## Exercise requirements:
With pictures left out, write out exactly every line from the start of the data through the one that contains "be in the latter".

## Information given:
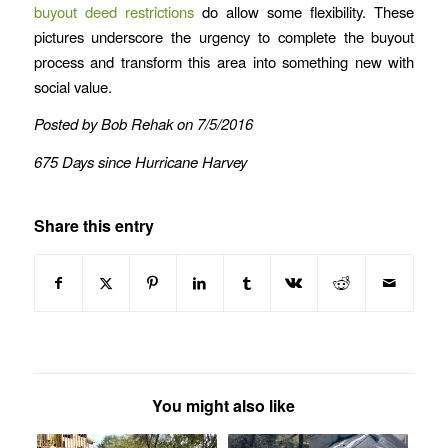
buyout deed restrictions
do allow some flexibility. These
pictures underscore the urgency to complete the buyout
process and transform this area into something new with
social value.
Posted by Bob Rehak on 7/5/2016
675 Days since Hurricane Harvey
Share this entry
You might also like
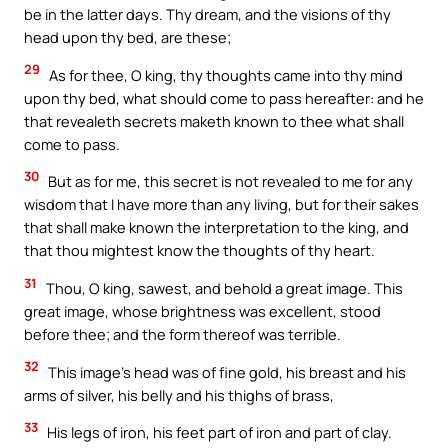
be in the latter days. Thy dream, and the visions of thy
head upon thy bed, are these;
29
As for thee, O king, thy thoughts came into thy mind
upon thy bed, what should come to pass hereafter: and he
that revealeth secrets maketh known to thee what shall
come to pass.
30
But as for me, this secret is not revealed to me for any
wisdom that I have more than any living, but for their sakes
that shall make known the interpretation to the king, and
that thou mightest know the thoughts of thy heart.
31
Thou, O king, sawest, and behold a great image. This
great image, whose brightness was excellent, stood
before thee; and the form thereof was terrible.
32
This image’s head was of fine gold, his breast and his
arms of silver, his belly and his thighs of brass,
33
His legs of iron, his feet part of iron and part of clay.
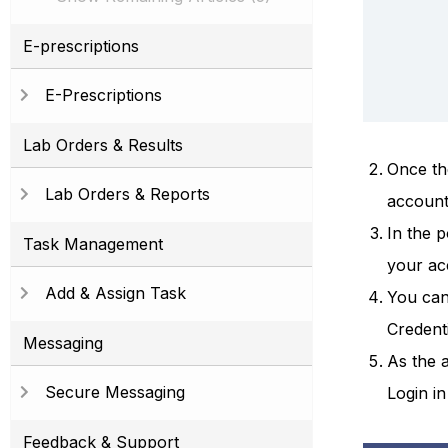
E-prescriptions
E-Prescriptions
Lab Orders & Results
Once th
Lab Orders & Reports
account
In the 
Task Management
your ac
Add & Assign Task
You can
Credent
Messaging
As the a
Secure Messaging
Login in
Feedback & Support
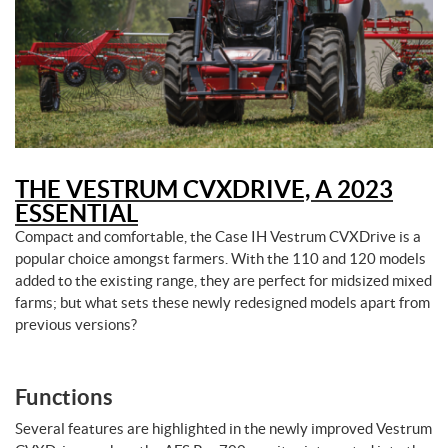
THE VESTRUM CVXDRIVE, A 2023
ESSENTIAL
Compact and comfortable, the Case IH Vestrum CVXDrive is a
popular choice amongst farmers. With the 110 and 120 models
added to the existing range, they are perfect for midsized mixed
farms; but what sets these newly redesigned models apart from
previous versions?
Functions
Several features are highlighted in the newly improved Vestrum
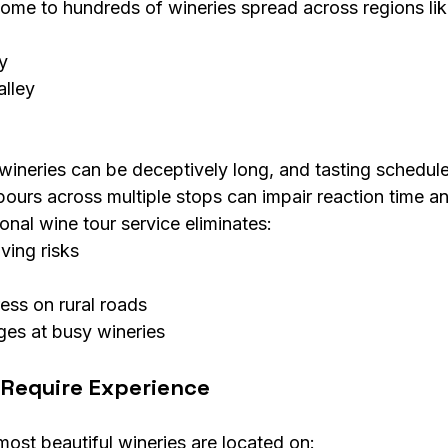
me to hundreds of wineries spread across regions lik
y
alley
ineries can be deceptively long, and tasting schedul
pours across multiple stops can impair reaction time a
nal wine tour service eliminates:
ving risks
ress on rural roads
ges at busy wineries
Require Experience
st beautiful wineries are located on:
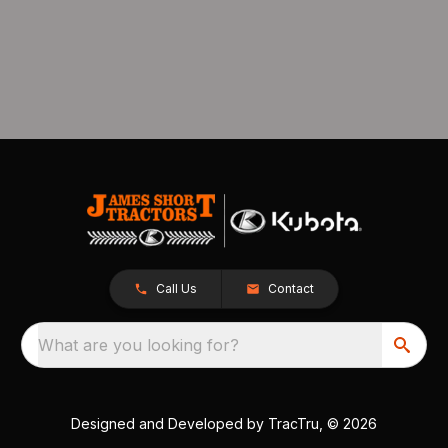
Call Us
Contact
What are you looking for?
Designed and Developed by
TracTru
, © 2026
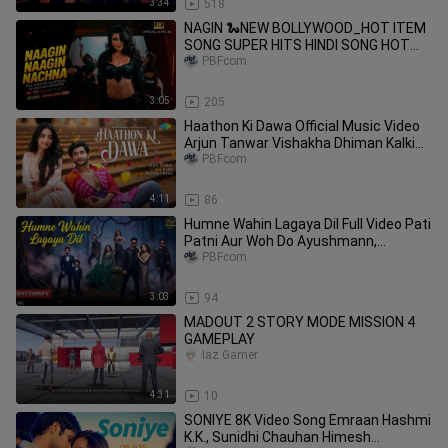
3:34
518
NAGIN 🐍NEW BOLLYWOOD_HOT ITEM
SONG SUPER HITS HINDI SONG HOT
DANCE COME BACK NAGIN 2026
PBFcom
3:05
205
Haathon Ki Dawa Official Music Video
Arjun Tanwar Vishakha Dhiman Kalki
Devendra Dangi
PBFcom
4:11
86
Humne Wahin Lagaya Dil Full Video Pati
Patni Aur Woh Do Ayushmann,
Badshah, Krish, Kishore Kunaal, D
PBFcom
3:03
94
MADOUT 2 STORY MODE MISSION 4
GAMEPLAY
Iaz Gamer
4:31
10
SONIYE 8K Video Song Emraan Hashmi
K.K., Sunidhi Chauhan Himesh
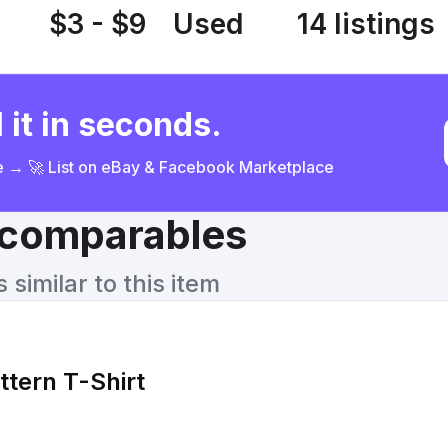
$3 - $9
Used
14 listings
 it in seconds.
ce → 🚀 List on eBay & Facebook Marketplace
& comparables
similar to this item
ttern T-Shirt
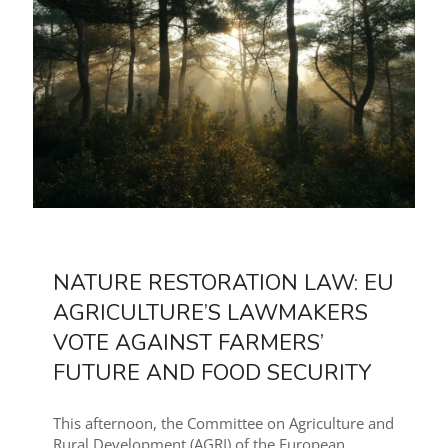
NATURE RESTORATION LAW: EU
AGRICULTURE’S LAWMAKERS
VOTE AGAINST FARMERS’
FUTURE AND FOOD SECURITY
This afternoon, the Committee on Agriculture and
Rural Development (AGRI) of the European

## Solved problem:
buyout deed restrictions
do allow some flexibility. These
pictures underscore the urgency to complete the buyout
process and transform this area into something new with
social value.
Posted by Bob Rehak on 7/5/2016
675 Days since Hurricane Harvey
Share this entry
You might also like
be in the latter days. Thy dream, and the visions of thy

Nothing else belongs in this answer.